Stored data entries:
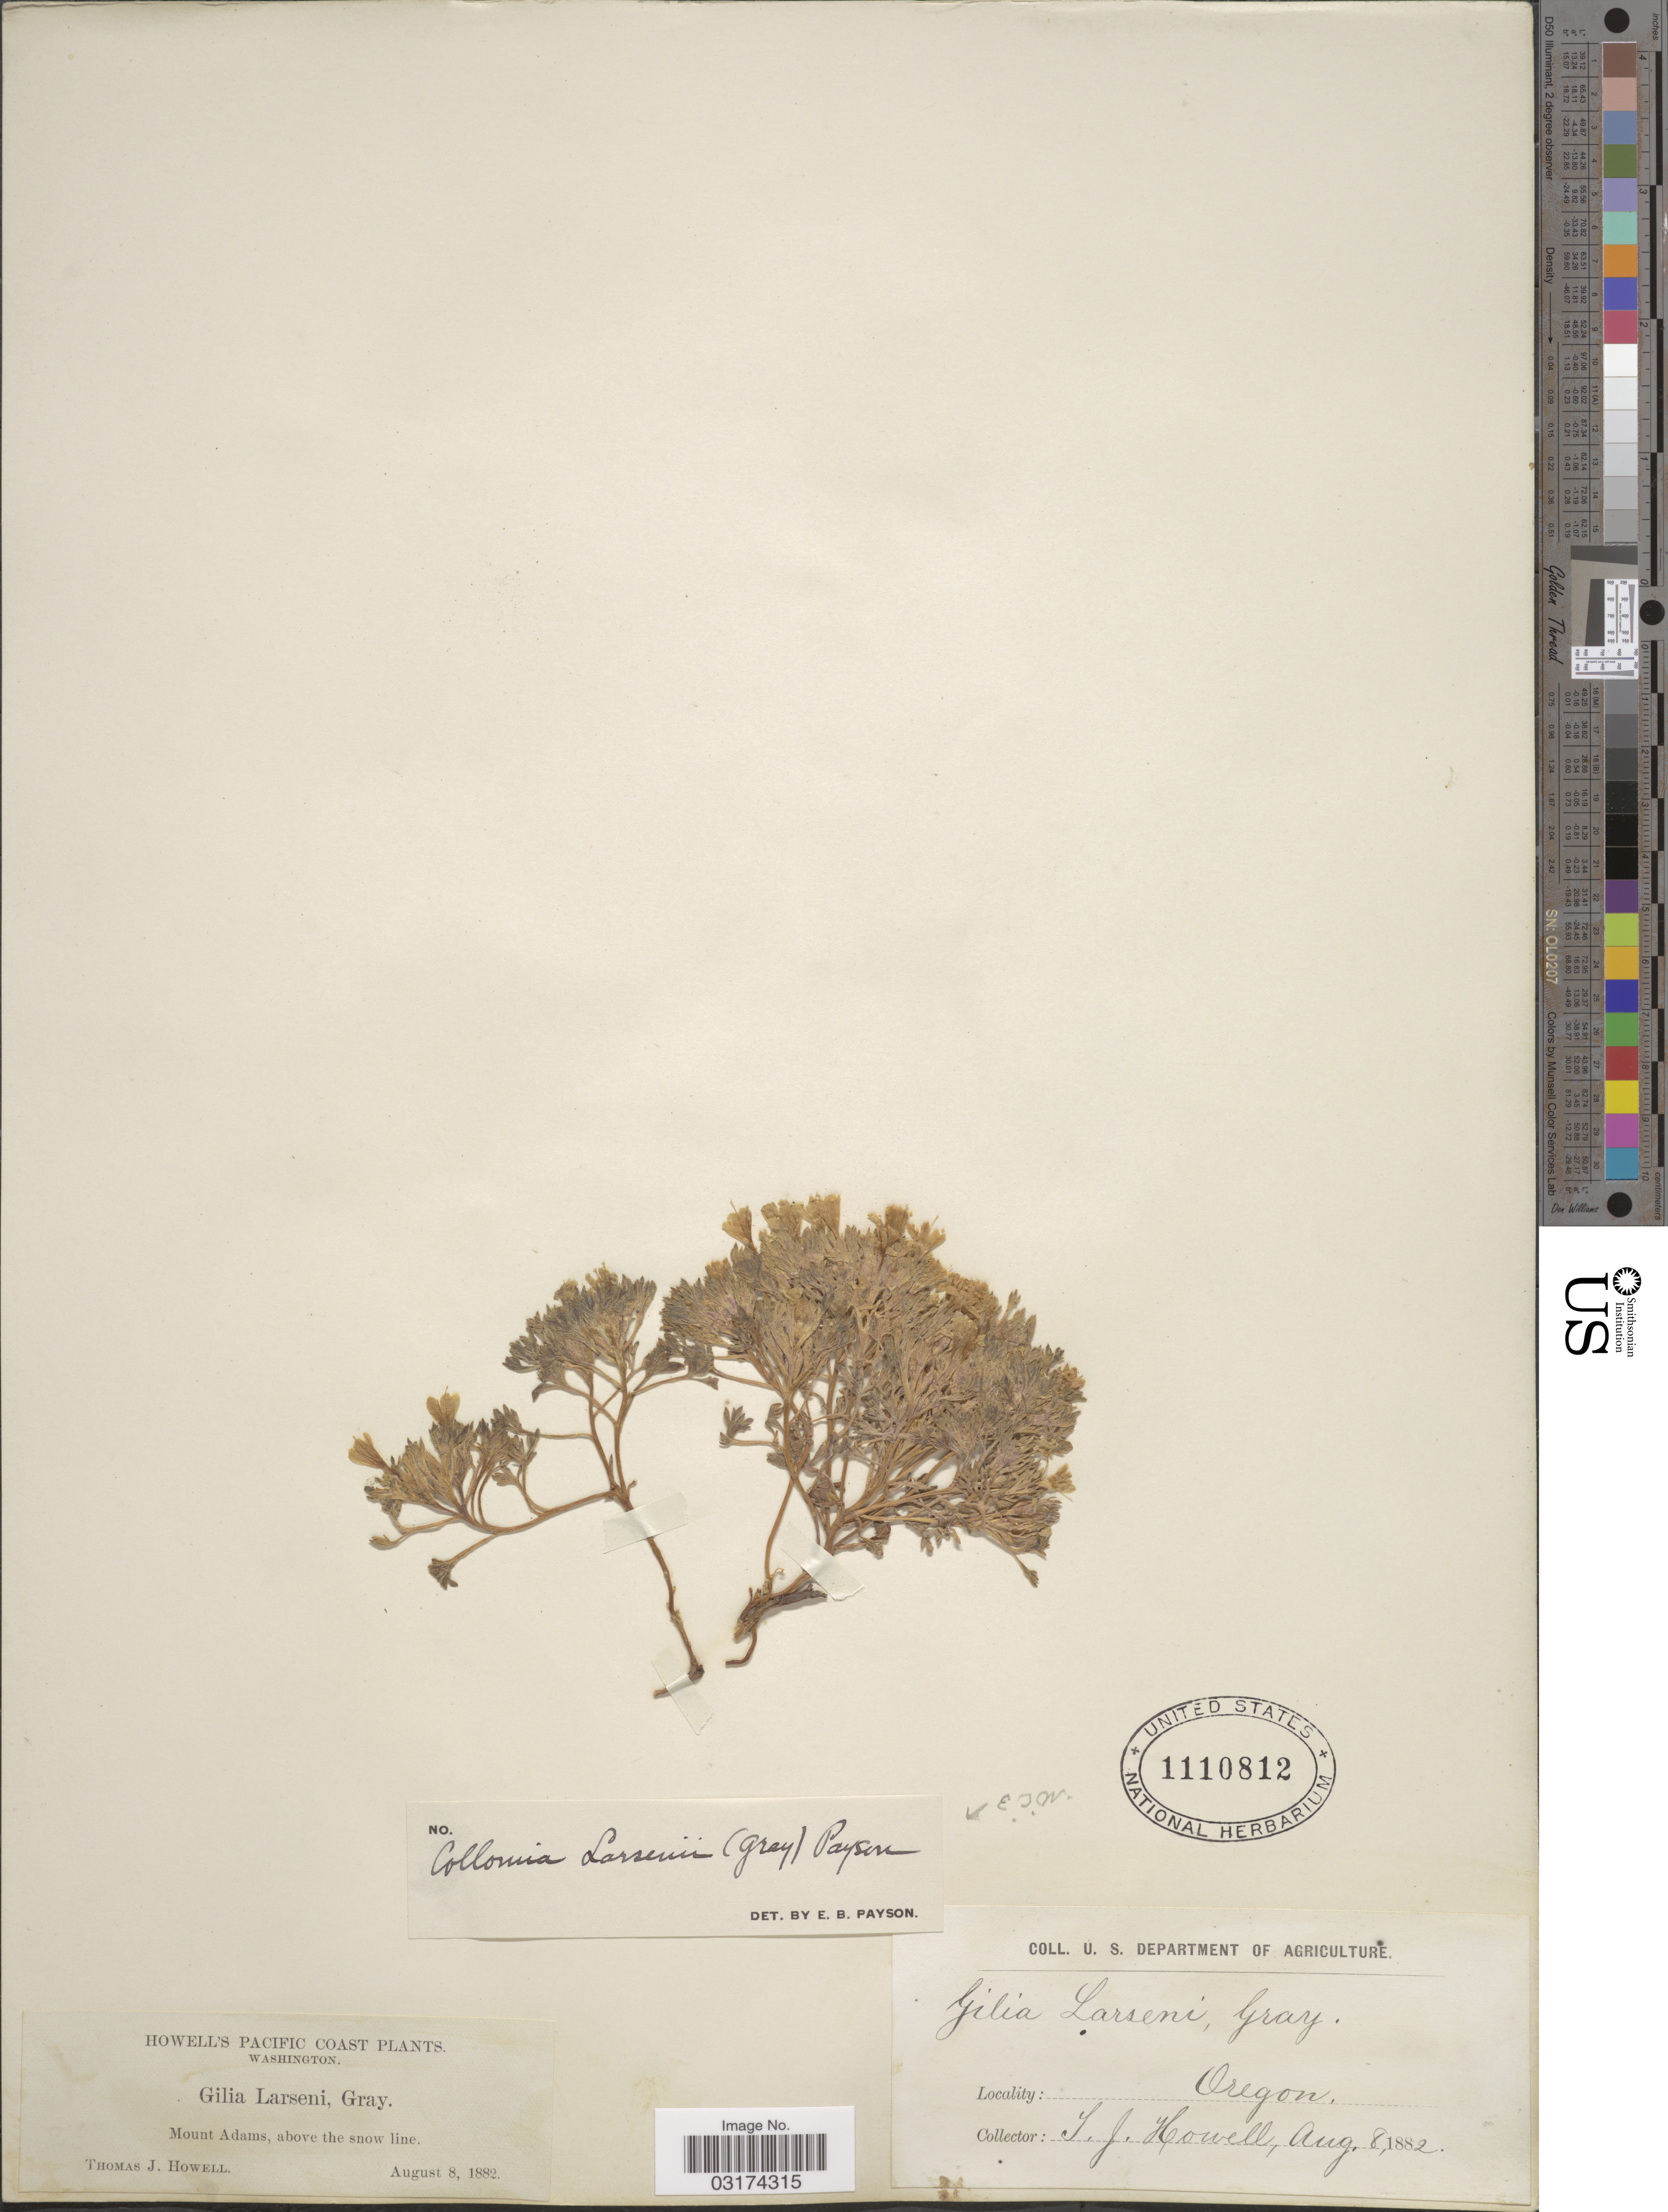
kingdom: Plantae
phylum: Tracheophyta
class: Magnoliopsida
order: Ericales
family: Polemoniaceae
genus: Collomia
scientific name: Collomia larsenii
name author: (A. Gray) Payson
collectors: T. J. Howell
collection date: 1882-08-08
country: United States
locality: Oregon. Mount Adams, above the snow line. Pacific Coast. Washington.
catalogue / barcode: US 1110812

■ **Set task**
Reproduce every line of the records above verbatim, leaving out the pictures.

■ **Task solution**
kingdom: Plantae
phylum: Tracheophyta
class: Magnoliopsida
order: Ericales
family: Polemoniaceae
genus: Collomia
scientific name: Collomia larsenii
name author: (A. Gray) Payson
collectors: T. J. Howell
collection date: 1882-08-08
country: United States
locality: Oregon. Mount Adams, above the snow line. Pacific Coast. Washington.
catalogue / barcode: US 1110812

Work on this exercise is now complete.